US District Judge Lorna G. Schofield on Tuesday imposed the sentence under terms of a plea deal with prosecutors, which was preceded by Glencore pleading guilty in May to a single count of conspiring to violate the Foreign Corrupt Practices Act. The company must pay a fine of $428.5-million and $272.2-million in criminal forfeiture.

The penalty is part of the $1.5-billion Glencore agreed to pay to resolve bribery and market-manipulation probes in the US, UK and Brazil. Glencore units agreed to plead guilty to a list of charges ranging from bribery and corruption in South America and Africa, to price manipulation in US fuel-oil markets.

Prosecutors claimed Glencore paid more than $100-million in bribes to government officials in Brazil, Nigeria, the Democratic Republic of the Congo and Venezuela. They said Glencore made $315-million from the scheme.

On Monday, Schofield ruled Glencore must pay $29.6-million to the founders of a company that provided healthcare services in 11 African countries but was forced to shut down.
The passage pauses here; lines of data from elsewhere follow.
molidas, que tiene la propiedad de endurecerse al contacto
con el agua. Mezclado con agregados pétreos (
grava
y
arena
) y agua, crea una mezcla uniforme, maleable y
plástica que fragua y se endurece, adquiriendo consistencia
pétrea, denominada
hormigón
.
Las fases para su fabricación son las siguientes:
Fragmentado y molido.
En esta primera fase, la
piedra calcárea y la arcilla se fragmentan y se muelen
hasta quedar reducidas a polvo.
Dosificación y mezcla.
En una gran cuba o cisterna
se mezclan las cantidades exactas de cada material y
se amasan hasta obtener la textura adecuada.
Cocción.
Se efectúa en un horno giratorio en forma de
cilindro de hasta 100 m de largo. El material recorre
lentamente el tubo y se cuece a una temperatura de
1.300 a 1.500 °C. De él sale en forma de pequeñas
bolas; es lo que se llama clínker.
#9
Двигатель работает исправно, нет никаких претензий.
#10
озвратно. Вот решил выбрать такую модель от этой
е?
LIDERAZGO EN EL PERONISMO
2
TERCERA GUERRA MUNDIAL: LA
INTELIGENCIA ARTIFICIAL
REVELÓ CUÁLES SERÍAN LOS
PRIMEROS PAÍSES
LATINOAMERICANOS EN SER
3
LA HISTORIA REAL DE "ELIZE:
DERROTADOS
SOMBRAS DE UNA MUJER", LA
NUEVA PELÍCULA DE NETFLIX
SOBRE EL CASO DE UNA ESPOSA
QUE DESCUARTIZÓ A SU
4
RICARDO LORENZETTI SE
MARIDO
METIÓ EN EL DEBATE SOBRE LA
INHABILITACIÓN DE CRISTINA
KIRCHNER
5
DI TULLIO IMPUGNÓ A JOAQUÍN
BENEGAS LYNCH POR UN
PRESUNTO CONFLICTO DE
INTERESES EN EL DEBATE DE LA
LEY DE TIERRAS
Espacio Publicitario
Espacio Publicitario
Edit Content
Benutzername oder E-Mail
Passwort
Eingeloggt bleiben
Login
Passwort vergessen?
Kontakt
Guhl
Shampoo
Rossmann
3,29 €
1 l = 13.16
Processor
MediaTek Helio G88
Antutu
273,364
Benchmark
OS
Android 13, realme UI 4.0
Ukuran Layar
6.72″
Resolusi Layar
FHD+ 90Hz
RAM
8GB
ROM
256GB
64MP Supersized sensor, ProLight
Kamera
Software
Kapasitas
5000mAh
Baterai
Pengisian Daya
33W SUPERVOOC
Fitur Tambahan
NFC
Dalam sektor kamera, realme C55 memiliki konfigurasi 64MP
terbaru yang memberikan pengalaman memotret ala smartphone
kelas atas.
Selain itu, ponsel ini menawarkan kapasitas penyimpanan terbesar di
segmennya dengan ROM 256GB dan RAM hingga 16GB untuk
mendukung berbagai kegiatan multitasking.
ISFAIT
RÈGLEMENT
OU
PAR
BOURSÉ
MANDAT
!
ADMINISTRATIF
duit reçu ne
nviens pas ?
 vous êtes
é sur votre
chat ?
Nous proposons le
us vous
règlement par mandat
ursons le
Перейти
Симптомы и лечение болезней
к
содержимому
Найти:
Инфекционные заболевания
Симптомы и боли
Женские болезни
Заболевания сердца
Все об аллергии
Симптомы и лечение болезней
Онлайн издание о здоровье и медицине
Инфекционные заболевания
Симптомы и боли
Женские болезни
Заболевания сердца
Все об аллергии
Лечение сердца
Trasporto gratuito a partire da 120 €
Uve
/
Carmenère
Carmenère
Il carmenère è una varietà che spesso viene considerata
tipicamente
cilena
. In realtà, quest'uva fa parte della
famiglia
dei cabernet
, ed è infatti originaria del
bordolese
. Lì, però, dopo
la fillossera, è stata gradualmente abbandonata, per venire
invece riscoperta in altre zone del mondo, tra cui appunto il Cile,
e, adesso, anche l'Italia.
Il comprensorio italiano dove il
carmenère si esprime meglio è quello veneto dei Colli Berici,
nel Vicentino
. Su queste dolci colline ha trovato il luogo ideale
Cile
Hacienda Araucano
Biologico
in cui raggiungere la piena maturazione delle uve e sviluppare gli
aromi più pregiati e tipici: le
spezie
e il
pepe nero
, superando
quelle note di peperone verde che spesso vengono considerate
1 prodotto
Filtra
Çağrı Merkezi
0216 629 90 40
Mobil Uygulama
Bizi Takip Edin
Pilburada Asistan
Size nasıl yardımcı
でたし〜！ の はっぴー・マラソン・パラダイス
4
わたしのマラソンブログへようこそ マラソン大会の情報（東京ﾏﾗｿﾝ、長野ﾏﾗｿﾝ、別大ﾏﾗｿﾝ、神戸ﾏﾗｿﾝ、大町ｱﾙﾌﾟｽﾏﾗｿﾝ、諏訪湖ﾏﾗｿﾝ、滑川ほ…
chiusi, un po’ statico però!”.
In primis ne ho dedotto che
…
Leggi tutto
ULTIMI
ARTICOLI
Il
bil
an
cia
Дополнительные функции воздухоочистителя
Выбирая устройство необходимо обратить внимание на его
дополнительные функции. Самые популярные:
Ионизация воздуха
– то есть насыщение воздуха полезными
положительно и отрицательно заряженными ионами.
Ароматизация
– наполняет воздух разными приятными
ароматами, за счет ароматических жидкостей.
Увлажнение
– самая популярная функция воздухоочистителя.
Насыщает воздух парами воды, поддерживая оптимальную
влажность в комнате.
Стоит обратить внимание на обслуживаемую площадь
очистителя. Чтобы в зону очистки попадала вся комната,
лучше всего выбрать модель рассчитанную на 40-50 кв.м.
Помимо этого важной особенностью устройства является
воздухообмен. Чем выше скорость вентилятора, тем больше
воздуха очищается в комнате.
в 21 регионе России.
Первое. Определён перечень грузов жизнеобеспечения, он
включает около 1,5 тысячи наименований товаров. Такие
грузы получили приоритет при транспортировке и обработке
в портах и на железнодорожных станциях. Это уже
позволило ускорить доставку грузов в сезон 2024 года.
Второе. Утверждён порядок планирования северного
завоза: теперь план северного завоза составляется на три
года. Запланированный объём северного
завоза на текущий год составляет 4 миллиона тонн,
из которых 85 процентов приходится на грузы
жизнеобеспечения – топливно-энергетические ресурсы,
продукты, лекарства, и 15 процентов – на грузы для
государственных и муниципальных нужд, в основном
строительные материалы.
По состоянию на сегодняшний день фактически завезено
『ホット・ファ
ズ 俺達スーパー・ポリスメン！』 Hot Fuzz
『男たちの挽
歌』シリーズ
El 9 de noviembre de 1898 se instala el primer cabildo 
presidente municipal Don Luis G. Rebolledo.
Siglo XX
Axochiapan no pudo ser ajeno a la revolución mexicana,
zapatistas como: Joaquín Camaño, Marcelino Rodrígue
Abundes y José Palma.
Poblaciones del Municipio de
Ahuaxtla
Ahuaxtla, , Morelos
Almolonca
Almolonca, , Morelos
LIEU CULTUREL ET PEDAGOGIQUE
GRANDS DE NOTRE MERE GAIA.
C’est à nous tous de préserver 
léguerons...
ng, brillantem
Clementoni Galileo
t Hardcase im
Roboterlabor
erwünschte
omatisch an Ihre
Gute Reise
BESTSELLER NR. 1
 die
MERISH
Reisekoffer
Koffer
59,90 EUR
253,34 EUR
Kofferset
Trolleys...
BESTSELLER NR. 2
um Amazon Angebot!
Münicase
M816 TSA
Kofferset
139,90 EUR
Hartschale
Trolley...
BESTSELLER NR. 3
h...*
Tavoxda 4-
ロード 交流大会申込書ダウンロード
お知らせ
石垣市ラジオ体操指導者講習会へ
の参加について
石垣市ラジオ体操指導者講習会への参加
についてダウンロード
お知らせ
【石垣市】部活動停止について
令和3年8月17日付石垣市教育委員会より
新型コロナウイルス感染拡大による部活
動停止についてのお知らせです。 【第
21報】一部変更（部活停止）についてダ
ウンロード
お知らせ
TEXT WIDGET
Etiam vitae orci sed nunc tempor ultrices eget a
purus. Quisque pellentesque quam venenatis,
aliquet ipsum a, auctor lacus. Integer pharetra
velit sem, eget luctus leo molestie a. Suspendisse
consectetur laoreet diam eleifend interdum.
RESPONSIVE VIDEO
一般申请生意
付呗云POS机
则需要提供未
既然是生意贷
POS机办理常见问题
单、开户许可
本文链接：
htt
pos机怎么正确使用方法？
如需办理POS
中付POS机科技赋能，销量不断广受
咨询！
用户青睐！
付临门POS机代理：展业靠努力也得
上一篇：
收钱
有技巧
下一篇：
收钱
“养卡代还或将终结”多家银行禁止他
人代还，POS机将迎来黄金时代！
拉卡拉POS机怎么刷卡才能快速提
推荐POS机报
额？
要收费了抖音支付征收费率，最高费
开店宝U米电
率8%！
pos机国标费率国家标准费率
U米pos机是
Crusader Health claimed it was driven out of business after Glencore bribed a public official in the Democratic Republic of the Congo to throw out a lawsuit brought by Crusader against a Glencore subsidiary.

In September, the commodity firm was sentenced in Connecticut to pay $486-million in fines and forfeitures in a case in which Glencore admitted conspiring to manipulate oil-price benchmarks. In November, a London judge imposed a £276-million ($333-million) penalty for Glencore’s effort to bribe government officials for access to oil cargoes across Africa.